▶ [MATERIAL FOR THIS TASK]:

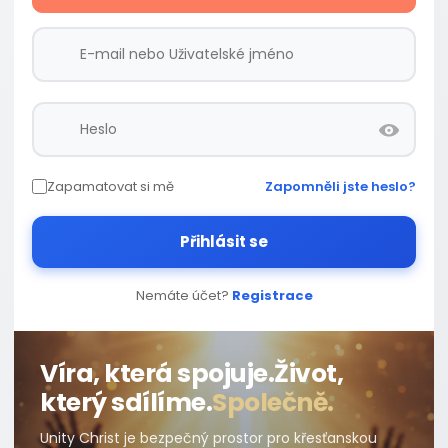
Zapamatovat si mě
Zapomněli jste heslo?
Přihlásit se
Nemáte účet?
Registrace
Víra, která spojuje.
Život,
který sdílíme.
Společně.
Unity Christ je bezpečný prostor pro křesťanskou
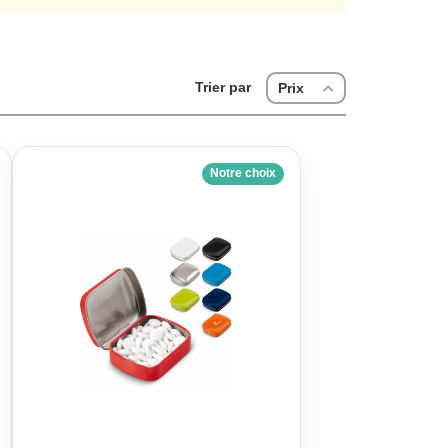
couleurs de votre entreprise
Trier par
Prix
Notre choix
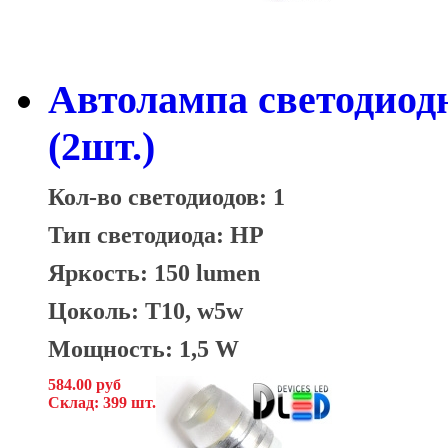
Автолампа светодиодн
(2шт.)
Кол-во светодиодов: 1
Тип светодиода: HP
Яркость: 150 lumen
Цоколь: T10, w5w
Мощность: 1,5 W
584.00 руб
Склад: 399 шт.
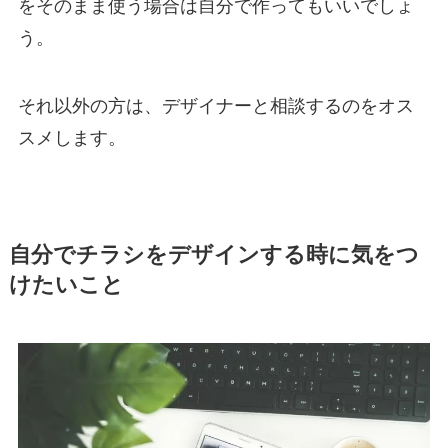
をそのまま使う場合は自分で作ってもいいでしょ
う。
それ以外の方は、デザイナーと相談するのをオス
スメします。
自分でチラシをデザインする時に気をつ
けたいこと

▶ [WHAT YOU WILL DO]: Copy out the lines beginning at the one that contains "それ以外の方は、デザイナーと相談するのをオス". Stop at the final line of the data, and include it.

▶ [RESULT FOR THIS EXERCISE]:
それ以外の方は、デザイナーと相談するのをオス
スメします。
自分でチラシをデザインする時に気をつ
けたいこと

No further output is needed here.